Текстовый фрагмент:
________________________________________

«Сказать, что 1937 год был ужасен, – мало, – вспоминает Людмила Миклашевская, – ужасен был каждый день и каждый час этого года»628. Чтобы не поддаться страху и не впасть в отчаяние, нужно было обладать волевыми качествами – стойкостью, способностью к сопротивлению, умением сосредоточиться на своем деле.

У М. К. были, конечно, основания для тревоги. Он знал, что́ могут ему «припомнить» органы НКВД: эсеровское прошлое, антибольшевистские выступления 1917 г., пребывание в Томске в период Директории Колчака… И, конечно же, близость к людям, уже попавшим в жернова карательной машины, – их число стремительно возрастало. Чувствуя себя уязвимым, он, безусловно, опасался, что его тоже «возьмут». И, ожидая этого, пытался себя обезопасить. Всякий раз, узнав об аресте человека, с которым он дружил или был связан общей работой, М. К. просматривал свой архив и уничтожал письма, рукописи, книги с дарственными надписями и другие «улики». Это был страх не только за самого себя, но и за Л. В., родных в Иркутске, судьбу своих работ…

Бумаги сжигались в печке на улице Герцена. Хорошо знавший цену историко-литературного материала, М. К. страдал, предавая сожжению тот или иной документ. Необходимость уничтожать письма, рукописи и даже книги была для него нравственной пыткой. Об этом рассказывала Л. В. «Я совершаю преступление, – говорил, по ее словам, М. К., отправляя в огонь письма Исаака Гольдберга, – сжигаю историю сибирской литературы последних двадцати лет».

И наконец, вопрос, которого нельзя не коснуться: как он воспринимал то, что происходило в стране? Сознавал ли всю глубину постигшей ее катастрофы? Был ли (и в какой степени) ослеплен потоком пропагандистской лжи? Понимал ли цинизм и фальшь московских процессов? Л. В. утверждала, что М. К., как и большинство советских людей в 1930‑е гг., не представлял себе подлинного масштаба репрессий. «Мы догадывались, но не знали», – говорила Л. В. Могло ли быть иначе? Кто мог тогда знать доподлинно, что творится в застенках НКВД! Думается, что сама структура советской государственно-карательной пирамиды представлялась М. К., как и большинству его современников, в упрощенном виде. «Он вообще идеализировал Сталина», – обмолвилась однажды Л. В.

________________________________________

Записанные данные:
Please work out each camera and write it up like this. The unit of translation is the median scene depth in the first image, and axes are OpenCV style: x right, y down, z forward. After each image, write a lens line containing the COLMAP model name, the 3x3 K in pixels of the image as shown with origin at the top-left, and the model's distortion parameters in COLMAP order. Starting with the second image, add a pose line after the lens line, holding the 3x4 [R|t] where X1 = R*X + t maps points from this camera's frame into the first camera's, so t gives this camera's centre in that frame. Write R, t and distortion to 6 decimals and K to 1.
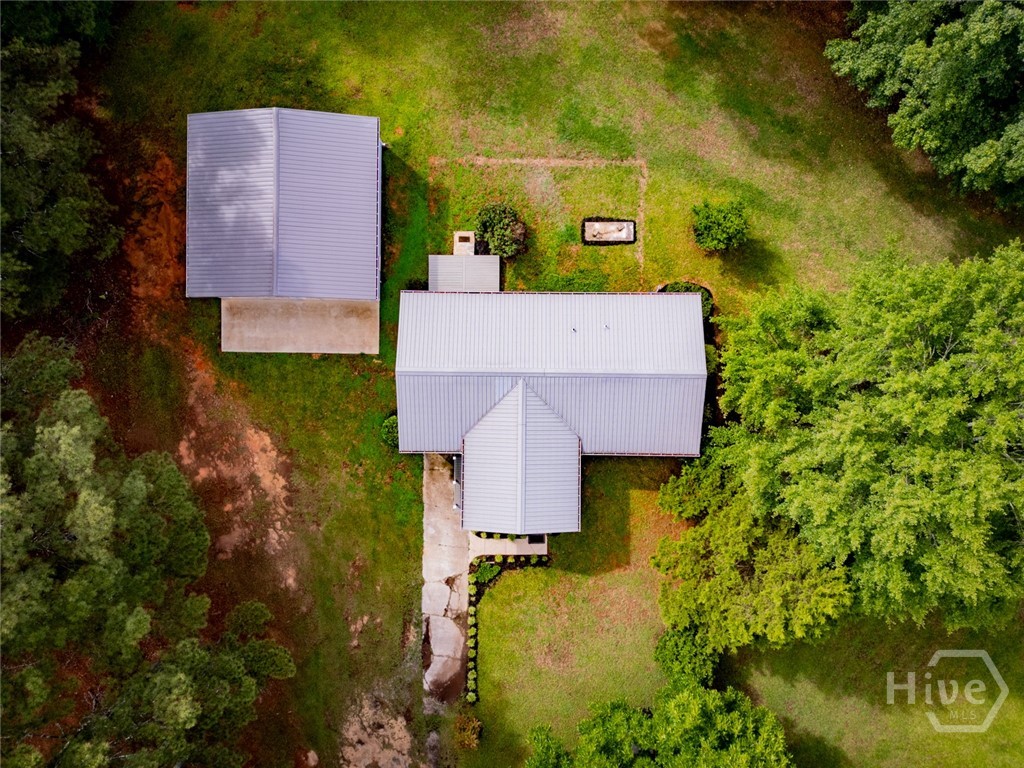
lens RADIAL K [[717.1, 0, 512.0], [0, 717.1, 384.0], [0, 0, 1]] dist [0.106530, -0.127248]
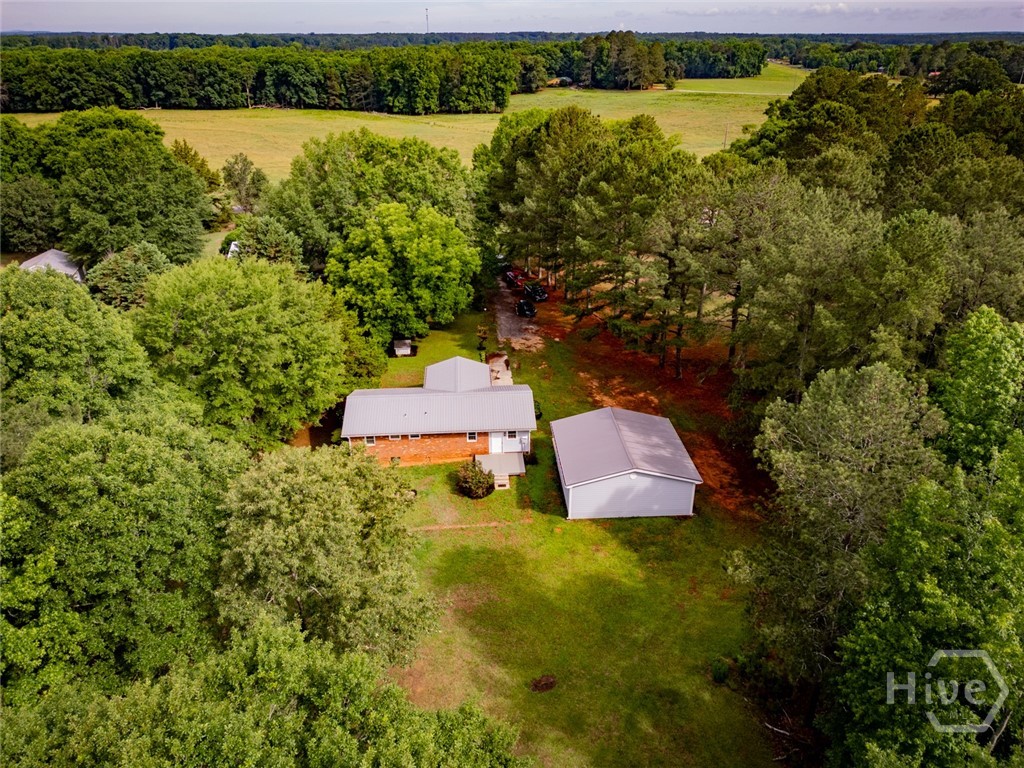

________________________________________

Задание A:
Где, согласно текстовому фрагменту, сжигались бумаги М. К.?
Задание B:
Объясните, опираясь на текстовый фрагмент, почему М. К. уничтожал письма, рукописи и книги с дарственными надписями.

Ответ A:
В печке на улице Герцена.

Ответ B:
Он опасался ареста, поскольку органы НКВД могли припомнить ему эсеровское прошлое, антибольшевистские выступления 1917 г., пребывание в Томске при Директории Колчака и близость к уже арестованным людям. Поэтому, узнав об аресте друга или сотрудника, он уничтожал возможные «улики», боясь не только за себя, но и за Л. В., родных в Иркутске и судьбу своих работ.